You’ll hear it at the beginning and end of a yoga class. Your yoga teacher may use it to greet you in the street. You might even hear it in the organic café as the person in front of you orders a chai latte or coconut water. You’ll often see it accompanied by a gesture with the palms pressed together at the heart.
But what does “namaste”, and the hand gesture, really mean?
In India, namaste is an everyday greeting, akin to hello. It’s also a valediction – a way of saying goodbye. It literally means “I bow to you”, and is usually accompanied by the hand gesture.
The hand gesture – placing the palms of the hands together at the heart centre – is also know as anjali mudra and is usually accompanied by slightly bowing the head. It can also be done by first placing the hands to the “third eye”, or between the eyebrows, then taking them back down to the heart. This is a deep acknowledgement of respect – both to the person it’s bestowed upon and for the person doing the bestowing. In fact, simply using the hand gesture implies the word namaste – no words need to be spoken.

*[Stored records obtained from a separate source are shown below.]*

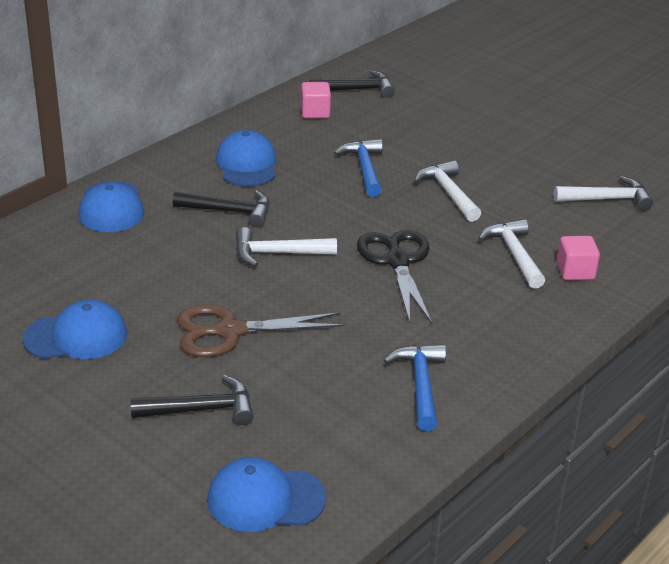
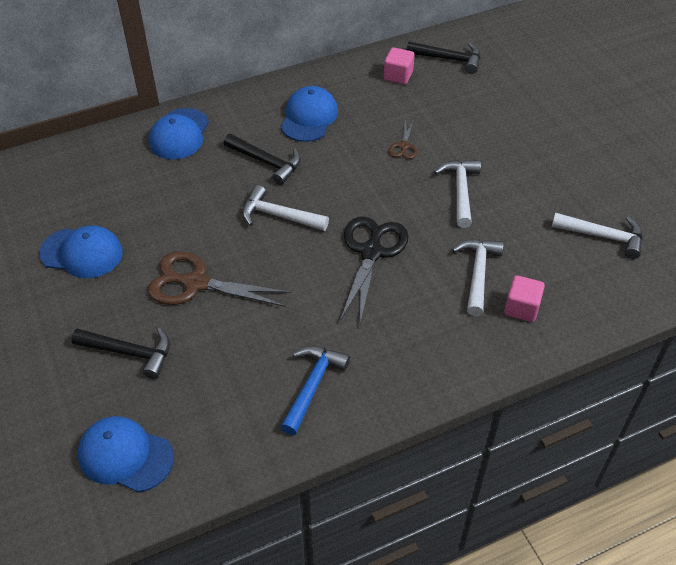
camera: 25 degrees right, 15 degrees up
(364, 168) = (404, 146): blue hammer -> brown scissors

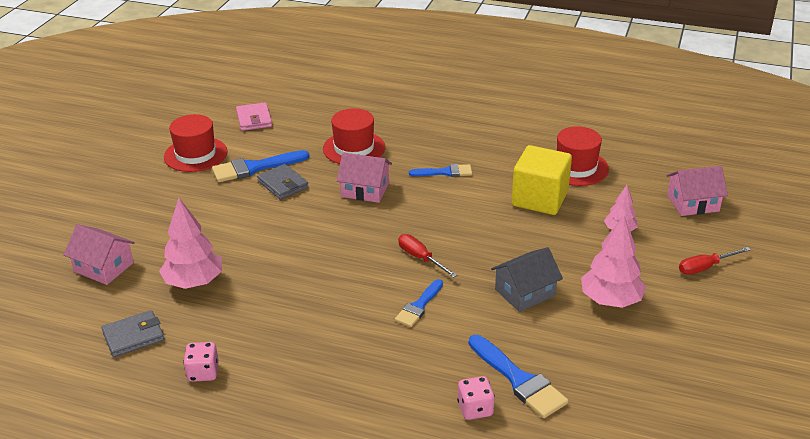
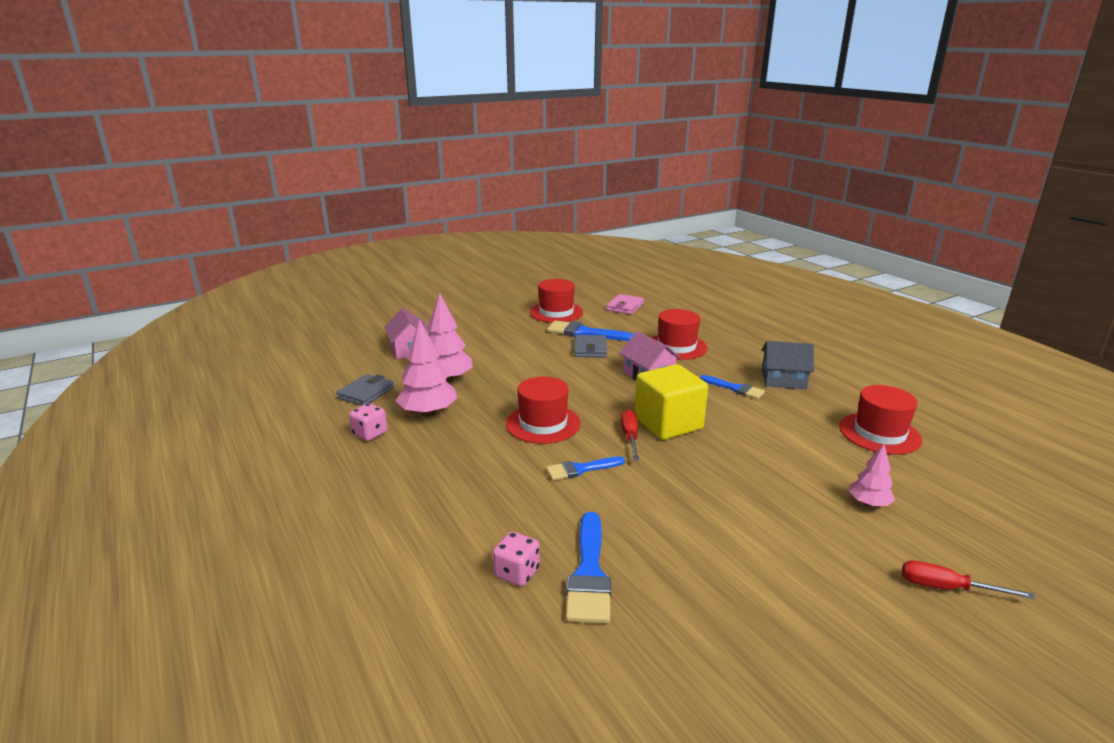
camera: 40 degrees right, 10 degrees down
(133, 336) = (366, 393): grey wallet -> grey wallet turned 75 degrees counterclockwise
(340, 281) = (543, 423): none -> red hat
(525, 292) = (692, 506): grey house -> grey house (783, 379)
(539, 199) = (806, 442): yellow cube -> yellow cube (668, 423)
(610, 300) = (779, 559): pink tree -> pink tree (428, 413)
(693, 203) = (1001, 520): pink house -> none

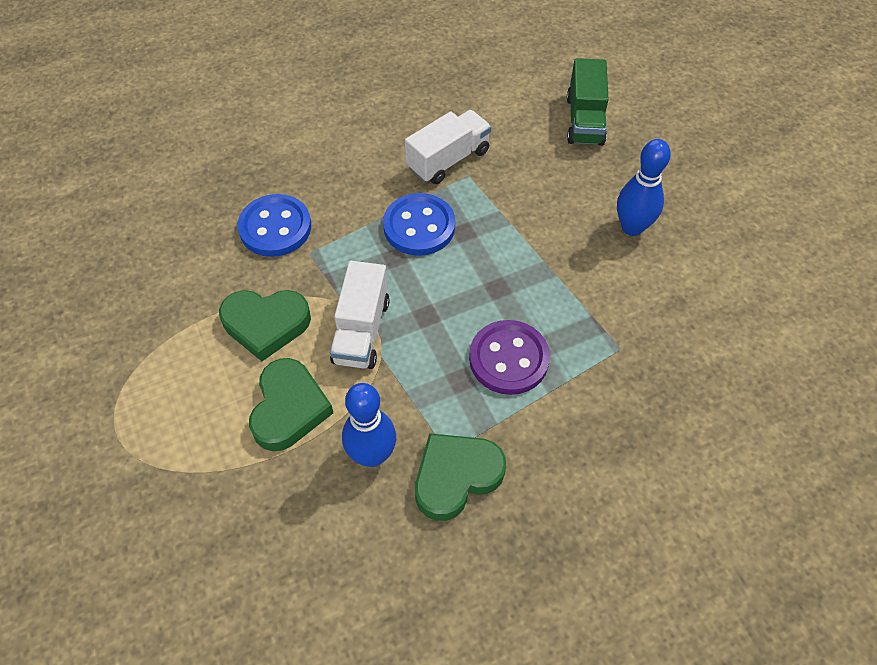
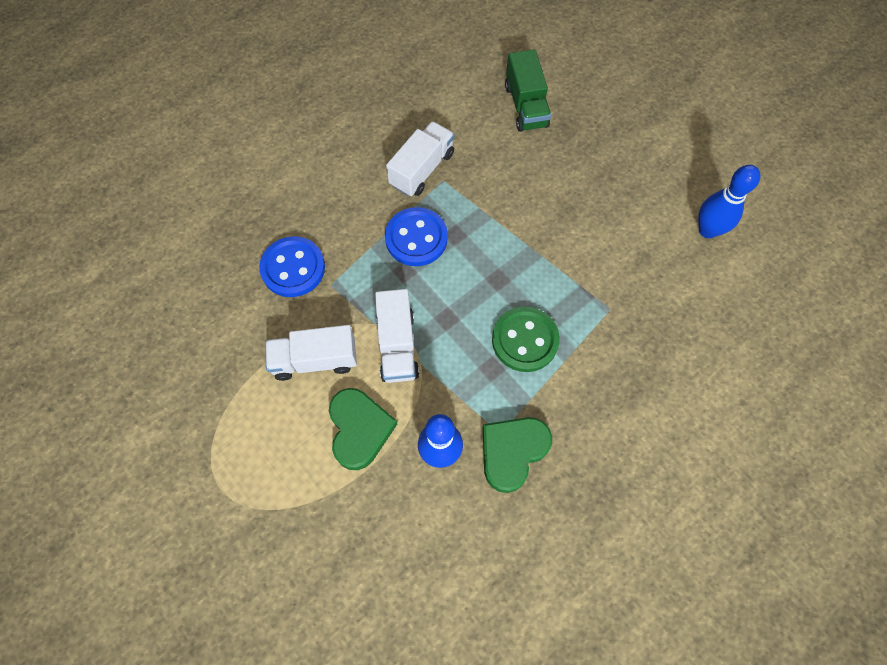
camera: 15 degrees left, 10 degrees up
(266, 324) = (315, 360): green heart -> white truck
(508, 359) = (525, 340): purple button -> green button
(632, 227) = (591, 198): blue bowling pin -> blue bowling pin (707, 230)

Honouring Those Who Give and Receive
A deeper meaning of namaste, though, can be inferred from “I bow to you”, to “I bow to the divinity within you from the divinity within me”. Sometimes you’ll hear it defined as “The light in me recognises the light in you”, or “The highest in me recognises the highest in you”.
Whichever definition appeals to you, we use it to honour both the giver and the receiver. And in a yoga class, we’re using it to honour the teacher, ourselves and the tradition that has been passed down through all the yoga teachers who have gone before.